ABOUT THIS TASK ▸
Across the entries below, tally every line that holds the word "werden". Give only the tally.

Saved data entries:
######

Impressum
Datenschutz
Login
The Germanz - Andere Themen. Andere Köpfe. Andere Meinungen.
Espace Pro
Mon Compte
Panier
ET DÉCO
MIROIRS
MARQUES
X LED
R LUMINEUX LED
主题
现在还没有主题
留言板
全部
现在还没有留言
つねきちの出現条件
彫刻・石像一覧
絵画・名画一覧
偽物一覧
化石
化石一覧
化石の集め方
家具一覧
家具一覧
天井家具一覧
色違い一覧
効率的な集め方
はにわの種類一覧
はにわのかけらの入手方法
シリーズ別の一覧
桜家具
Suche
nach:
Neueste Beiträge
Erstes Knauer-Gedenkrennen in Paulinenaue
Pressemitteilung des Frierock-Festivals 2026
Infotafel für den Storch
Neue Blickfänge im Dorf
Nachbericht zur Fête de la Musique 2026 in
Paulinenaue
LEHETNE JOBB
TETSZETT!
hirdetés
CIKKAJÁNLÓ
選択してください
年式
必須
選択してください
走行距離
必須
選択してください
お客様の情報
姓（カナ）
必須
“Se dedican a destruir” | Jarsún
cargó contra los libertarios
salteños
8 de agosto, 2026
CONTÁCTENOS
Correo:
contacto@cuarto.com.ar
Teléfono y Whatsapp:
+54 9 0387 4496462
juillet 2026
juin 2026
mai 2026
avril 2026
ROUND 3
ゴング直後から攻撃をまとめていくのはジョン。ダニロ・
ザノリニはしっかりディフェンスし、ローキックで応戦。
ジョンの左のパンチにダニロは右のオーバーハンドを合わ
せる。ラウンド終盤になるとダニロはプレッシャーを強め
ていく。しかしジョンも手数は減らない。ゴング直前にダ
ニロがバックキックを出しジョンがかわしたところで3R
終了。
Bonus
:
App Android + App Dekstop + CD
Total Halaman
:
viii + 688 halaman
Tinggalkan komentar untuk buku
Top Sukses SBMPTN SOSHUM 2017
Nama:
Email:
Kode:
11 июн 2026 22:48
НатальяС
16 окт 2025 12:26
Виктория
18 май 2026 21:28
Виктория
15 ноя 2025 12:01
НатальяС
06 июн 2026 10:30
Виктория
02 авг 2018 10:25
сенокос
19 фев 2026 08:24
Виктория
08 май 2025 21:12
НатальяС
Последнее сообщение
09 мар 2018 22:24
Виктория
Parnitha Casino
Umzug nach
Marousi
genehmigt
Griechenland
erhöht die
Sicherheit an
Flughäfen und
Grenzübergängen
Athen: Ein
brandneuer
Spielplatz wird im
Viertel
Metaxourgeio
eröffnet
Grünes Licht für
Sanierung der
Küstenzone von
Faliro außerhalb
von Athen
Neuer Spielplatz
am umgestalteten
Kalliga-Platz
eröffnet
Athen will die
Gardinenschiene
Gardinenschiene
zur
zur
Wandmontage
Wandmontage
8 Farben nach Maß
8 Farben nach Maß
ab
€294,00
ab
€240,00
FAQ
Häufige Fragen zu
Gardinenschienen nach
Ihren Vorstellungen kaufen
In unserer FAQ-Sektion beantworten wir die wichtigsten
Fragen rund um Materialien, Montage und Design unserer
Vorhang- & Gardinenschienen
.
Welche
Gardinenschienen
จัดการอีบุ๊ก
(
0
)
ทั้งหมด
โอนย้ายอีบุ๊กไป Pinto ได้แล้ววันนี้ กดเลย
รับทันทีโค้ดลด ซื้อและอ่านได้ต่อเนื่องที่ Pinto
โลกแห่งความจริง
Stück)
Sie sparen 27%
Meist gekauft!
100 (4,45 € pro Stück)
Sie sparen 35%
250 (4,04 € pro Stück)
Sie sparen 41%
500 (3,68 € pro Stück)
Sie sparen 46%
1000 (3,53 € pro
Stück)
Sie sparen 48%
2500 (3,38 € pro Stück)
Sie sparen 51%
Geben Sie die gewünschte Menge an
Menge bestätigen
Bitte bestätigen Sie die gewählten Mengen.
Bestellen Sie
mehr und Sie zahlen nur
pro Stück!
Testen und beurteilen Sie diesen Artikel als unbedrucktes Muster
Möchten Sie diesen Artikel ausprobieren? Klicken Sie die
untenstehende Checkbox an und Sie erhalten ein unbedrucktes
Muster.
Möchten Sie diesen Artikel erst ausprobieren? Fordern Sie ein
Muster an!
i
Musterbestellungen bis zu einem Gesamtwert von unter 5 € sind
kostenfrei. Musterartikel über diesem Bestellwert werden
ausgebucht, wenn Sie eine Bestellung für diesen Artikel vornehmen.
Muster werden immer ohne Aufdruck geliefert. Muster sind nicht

######

RESULT OF THE EXERCISE ▸
2